The feedback was quite positive. Michael Klemm suggested conducting interviews, especially concerning the question of media selection – the choice between a weblog, facebook, twitter and other forms of communication. I am thinking about this suggestion; probably I won’t have the time and space to include that in my doctoral thesis. I guess I should focus on the material I have gained from analysing the metablogging in my corpus texts. However, it might be a good idea to mention the idea of conducting interviews as matter of further research in my conclusion-section.

Another comment concerned the size of my corpus, in particular the 80 texts in period II.C. I should be aware that people will always ask why there is a particular number of texts, why not more, why not less. I am thinking of extending the corpus to 100 texts per period in part II. This entails a lot of work; however, according to my estimation formula (I use Raithels (2008: 62) formula n>=10*K^v with K being the number of features per variable and v being the number) 100 texts are a safe number to work with as all my variables do not have more than 8-ish different features and my study does not need to look at more than 2 variables simultaneously. Be that as it may, I find this insisting on numbers a bit frustrating. I mean, I DO have 80 texts per period II.B and II.C and even 93 for period II.A. And I DO work with a sheer flood of examples from those texts – so why is that not enough to describe some patterns and their change(s)?

Another, very interesting suggestion was that of a connection between media development and topics – never thought about the fact that fashion blogs came into existence because of the ease of embedding images! Thanks to Christof Barth (Trier University) for that idea!

My second talk was last weekend (14th NLK) and dealt with the textual functions of the Personal Weblogs in DIABLOK. I presented my methodology – a combination of Grounded Theory-style content analysis (Glaser & Holton 2004; Mayring 2010) and linguistic analysis à la Klaus Brinker (1983, 2000, 2010). I basically work with ethnocategories here – so I try to find out what bloggers say they do functionwise and analyse these functional patterns linguistically. I suggested functional patterns called Update, Filter, and Sharing Experience.
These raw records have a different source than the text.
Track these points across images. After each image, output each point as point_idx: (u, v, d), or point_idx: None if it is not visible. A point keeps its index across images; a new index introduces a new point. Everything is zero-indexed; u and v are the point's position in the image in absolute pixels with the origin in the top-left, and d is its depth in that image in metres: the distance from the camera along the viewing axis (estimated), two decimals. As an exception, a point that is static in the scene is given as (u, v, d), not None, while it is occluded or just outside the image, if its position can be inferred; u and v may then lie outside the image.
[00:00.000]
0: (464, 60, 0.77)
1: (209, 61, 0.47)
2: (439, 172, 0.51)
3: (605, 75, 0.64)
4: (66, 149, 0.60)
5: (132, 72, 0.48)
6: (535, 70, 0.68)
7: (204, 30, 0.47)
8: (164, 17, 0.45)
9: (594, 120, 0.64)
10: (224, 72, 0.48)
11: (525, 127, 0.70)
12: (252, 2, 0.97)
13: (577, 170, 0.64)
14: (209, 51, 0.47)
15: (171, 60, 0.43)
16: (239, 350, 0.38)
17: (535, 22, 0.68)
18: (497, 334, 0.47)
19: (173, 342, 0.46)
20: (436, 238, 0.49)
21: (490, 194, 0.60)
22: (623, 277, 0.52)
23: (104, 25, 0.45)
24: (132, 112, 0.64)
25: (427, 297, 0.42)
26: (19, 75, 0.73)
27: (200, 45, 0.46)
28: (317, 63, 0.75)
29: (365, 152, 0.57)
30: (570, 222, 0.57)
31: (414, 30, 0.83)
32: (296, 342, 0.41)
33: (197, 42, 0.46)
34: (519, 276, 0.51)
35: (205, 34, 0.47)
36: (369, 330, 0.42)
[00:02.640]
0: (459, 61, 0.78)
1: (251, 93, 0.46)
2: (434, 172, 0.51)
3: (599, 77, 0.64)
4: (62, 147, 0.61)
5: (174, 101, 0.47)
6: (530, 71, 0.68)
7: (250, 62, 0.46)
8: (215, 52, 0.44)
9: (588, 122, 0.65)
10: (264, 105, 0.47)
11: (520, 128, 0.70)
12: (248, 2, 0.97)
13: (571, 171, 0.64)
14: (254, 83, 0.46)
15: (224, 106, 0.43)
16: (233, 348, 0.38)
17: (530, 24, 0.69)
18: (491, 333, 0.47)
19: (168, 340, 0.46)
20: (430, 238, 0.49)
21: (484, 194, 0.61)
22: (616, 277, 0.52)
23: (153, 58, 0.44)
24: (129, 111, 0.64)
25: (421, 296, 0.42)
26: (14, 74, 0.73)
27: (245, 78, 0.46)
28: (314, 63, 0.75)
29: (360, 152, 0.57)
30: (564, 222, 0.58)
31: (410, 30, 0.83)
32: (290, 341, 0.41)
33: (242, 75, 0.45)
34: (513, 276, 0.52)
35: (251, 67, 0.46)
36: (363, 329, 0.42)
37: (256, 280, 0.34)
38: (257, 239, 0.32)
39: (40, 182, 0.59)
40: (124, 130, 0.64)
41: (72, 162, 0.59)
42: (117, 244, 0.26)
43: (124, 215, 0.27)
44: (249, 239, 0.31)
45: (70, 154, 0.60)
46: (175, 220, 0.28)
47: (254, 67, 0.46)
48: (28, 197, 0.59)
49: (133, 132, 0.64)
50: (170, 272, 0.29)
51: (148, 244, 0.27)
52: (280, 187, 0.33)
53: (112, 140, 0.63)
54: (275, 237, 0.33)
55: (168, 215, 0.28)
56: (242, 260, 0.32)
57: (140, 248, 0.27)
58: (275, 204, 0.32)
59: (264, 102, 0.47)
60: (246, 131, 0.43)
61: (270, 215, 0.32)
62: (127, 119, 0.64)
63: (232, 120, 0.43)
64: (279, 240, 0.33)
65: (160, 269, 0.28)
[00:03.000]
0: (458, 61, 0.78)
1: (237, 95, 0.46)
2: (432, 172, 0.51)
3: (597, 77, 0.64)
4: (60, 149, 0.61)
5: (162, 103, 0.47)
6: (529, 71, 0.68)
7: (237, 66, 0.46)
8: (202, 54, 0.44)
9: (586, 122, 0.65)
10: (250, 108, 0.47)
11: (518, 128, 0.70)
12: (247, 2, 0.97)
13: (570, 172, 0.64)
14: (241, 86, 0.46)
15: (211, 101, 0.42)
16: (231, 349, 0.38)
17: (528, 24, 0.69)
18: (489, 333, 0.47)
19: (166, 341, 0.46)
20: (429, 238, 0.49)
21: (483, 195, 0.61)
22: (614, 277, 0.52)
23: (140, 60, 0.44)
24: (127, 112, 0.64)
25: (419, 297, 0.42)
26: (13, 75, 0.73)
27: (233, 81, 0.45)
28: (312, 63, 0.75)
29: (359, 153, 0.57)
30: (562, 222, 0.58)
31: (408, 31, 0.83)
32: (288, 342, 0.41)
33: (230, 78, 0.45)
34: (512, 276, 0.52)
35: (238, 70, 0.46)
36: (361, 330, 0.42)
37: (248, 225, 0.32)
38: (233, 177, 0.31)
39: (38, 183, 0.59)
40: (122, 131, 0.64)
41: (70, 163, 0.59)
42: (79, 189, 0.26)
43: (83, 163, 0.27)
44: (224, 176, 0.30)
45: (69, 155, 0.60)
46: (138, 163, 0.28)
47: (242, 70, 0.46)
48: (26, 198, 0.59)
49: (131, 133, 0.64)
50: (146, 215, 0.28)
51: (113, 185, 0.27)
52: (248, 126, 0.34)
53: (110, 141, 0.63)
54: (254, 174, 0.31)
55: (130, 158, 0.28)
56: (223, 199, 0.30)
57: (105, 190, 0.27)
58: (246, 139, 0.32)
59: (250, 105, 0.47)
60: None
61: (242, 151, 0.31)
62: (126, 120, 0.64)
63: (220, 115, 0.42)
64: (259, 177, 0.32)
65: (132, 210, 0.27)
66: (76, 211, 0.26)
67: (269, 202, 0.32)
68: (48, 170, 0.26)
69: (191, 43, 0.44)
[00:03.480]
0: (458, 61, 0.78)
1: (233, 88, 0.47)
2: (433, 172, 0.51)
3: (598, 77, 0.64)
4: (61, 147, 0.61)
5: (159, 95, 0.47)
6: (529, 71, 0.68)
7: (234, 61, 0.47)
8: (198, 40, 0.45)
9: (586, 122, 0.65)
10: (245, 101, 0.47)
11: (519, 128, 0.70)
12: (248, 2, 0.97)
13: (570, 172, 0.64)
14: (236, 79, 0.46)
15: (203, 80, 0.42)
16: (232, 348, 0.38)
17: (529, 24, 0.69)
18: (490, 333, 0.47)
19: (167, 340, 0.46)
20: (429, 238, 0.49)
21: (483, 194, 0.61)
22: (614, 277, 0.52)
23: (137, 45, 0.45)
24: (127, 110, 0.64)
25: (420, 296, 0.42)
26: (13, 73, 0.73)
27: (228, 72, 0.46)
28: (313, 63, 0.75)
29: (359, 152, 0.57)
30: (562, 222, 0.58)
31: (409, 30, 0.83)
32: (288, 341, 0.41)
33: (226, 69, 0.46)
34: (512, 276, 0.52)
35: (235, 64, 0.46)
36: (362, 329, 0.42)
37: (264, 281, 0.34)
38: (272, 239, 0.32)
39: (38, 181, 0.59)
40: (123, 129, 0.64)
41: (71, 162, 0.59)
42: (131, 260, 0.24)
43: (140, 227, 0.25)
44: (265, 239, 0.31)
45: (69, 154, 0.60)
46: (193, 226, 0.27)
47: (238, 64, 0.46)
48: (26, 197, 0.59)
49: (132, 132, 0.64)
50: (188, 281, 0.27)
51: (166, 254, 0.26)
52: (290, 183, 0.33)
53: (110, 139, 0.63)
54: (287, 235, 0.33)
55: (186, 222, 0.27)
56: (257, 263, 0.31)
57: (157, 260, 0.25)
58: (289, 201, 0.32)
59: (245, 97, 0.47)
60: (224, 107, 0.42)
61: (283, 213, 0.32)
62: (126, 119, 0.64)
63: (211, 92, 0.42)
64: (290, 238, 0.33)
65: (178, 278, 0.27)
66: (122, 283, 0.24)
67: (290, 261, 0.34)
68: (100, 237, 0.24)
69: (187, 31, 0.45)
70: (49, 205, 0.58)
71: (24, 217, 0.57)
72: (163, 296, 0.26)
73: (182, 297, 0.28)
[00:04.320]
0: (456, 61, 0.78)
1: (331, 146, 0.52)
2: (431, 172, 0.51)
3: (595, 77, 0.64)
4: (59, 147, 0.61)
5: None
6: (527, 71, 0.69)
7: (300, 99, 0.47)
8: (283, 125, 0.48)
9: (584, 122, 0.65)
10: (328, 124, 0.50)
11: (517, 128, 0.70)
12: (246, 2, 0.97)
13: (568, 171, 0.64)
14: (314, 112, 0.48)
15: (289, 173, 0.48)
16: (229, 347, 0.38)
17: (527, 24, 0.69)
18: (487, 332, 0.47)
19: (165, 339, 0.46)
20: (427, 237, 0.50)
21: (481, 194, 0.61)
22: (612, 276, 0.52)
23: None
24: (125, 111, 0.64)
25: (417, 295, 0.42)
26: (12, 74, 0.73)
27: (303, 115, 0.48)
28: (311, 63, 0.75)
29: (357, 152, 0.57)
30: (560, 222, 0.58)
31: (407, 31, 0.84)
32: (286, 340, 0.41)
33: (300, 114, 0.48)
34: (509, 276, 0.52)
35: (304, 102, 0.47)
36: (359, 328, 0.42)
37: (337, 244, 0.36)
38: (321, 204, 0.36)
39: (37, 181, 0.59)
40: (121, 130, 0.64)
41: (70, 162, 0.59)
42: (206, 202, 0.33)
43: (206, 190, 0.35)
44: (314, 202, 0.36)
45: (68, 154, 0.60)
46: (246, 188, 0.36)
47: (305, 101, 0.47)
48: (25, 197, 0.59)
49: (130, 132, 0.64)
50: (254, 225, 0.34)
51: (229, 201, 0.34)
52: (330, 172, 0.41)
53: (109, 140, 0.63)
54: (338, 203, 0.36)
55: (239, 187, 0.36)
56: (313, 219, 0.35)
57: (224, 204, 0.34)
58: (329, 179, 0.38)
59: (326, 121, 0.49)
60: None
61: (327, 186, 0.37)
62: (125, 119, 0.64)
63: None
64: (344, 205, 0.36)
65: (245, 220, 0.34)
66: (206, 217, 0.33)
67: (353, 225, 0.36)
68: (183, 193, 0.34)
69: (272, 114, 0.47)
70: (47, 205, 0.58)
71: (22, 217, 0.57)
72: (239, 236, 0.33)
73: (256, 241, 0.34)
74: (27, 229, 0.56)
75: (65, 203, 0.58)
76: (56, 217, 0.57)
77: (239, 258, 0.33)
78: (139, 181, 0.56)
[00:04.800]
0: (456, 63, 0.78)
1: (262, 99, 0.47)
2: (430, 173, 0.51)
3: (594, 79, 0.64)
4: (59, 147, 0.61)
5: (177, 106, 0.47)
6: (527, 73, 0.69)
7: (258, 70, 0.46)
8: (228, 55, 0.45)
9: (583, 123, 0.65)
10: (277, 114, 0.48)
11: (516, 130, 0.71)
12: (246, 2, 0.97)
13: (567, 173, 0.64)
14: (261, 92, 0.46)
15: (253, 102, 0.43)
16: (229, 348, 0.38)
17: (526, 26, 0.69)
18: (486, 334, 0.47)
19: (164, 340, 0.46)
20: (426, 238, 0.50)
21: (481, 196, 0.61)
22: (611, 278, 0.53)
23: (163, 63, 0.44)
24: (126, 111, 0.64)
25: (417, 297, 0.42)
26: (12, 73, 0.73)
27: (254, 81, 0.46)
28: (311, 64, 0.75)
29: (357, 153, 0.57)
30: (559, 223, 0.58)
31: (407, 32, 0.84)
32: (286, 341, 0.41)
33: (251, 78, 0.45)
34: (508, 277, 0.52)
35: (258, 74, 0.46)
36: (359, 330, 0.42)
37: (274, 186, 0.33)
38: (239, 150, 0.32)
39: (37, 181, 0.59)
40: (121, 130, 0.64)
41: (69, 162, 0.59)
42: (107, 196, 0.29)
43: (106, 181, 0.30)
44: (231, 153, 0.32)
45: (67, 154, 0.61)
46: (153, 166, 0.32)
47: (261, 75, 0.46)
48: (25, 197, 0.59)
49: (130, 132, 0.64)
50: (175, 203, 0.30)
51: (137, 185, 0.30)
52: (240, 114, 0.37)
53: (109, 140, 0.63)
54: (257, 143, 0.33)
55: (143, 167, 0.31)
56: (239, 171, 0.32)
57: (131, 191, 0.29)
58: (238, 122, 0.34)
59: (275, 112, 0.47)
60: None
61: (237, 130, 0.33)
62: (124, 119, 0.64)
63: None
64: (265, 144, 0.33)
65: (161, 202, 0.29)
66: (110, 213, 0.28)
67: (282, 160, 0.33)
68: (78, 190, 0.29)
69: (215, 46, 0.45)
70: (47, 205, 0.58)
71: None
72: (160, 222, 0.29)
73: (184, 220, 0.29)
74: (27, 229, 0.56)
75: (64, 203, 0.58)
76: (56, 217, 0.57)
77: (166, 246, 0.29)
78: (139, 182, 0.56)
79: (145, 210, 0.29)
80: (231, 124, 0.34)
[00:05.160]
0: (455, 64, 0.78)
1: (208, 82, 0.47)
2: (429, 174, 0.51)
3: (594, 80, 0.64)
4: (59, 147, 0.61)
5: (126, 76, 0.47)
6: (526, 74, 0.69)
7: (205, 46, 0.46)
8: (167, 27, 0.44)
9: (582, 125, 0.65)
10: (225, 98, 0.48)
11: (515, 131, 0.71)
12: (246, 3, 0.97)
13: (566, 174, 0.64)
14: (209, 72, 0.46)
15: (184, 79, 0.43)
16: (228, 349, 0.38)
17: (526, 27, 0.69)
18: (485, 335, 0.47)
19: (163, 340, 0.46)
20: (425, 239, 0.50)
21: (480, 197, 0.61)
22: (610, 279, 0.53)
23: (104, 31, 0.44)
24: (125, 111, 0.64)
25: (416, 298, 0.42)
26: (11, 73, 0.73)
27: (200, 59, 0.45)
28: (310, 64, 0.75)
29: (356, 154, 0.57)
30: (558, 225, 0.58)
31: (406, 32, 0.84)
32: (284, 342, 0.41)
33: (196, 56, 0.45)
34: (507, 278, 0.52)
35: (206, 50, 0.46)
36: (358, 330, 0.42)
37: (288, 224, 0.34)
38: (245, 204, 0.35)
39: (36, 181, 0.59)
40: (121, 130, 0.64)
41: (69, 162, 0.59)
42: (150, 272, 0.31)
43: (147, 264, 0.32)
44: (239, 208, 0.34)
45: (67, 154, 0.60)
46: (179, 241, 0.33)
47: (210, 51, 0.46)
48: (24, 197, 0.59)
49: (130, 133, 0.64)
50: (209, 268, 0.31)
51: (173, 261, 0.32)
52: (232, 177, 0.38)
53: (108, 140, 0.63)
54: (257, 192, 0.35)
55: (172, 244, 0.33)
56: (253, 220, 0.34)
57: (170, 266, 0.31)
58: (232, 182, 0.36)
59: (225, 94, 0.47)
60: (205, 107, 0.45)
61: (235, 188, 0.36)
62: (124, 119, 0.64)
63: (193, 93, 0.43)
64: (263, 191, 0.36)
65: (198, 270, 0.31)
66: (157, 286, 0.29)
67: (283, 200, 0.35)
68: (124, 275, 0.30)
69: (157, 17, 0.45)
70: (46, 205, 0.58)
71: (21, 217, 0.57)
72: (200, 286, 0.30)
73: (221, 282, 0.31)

My mentor Alexander Brock, who was also present at the conference, was not quite content with the names of the functional patterns, especially regarding the Update-function. I am not sure whether I get him right: His point is that “Update” actually only concerns a special kind of information structure, a ratio of new and old information. In my opinion, “Update” is a functional pattern that the blogging community has termed like that and which can be recognized by structural, contextual and functional features (see my slides for examples).

Our compromise, however (even though it might be the result of a misunderstanding) is quite a useful one: My mentor suggested not to present all the ethnocategories as seperate sub chapters but rather group them according to their dominating functional component. So there will be sub chapters on informational, appellative, and contact functions as well as on production-oriented functions (thinking by writing, releasing emotional tension, creative expression).

Apart from that, I got a highly interesting comment about the DarkNet with its utter anonymity and a possible comparison of my Personal Weblogs with the textual patterns to be found there. Thank you, Marco, for that – I will definitely follow this trace some day!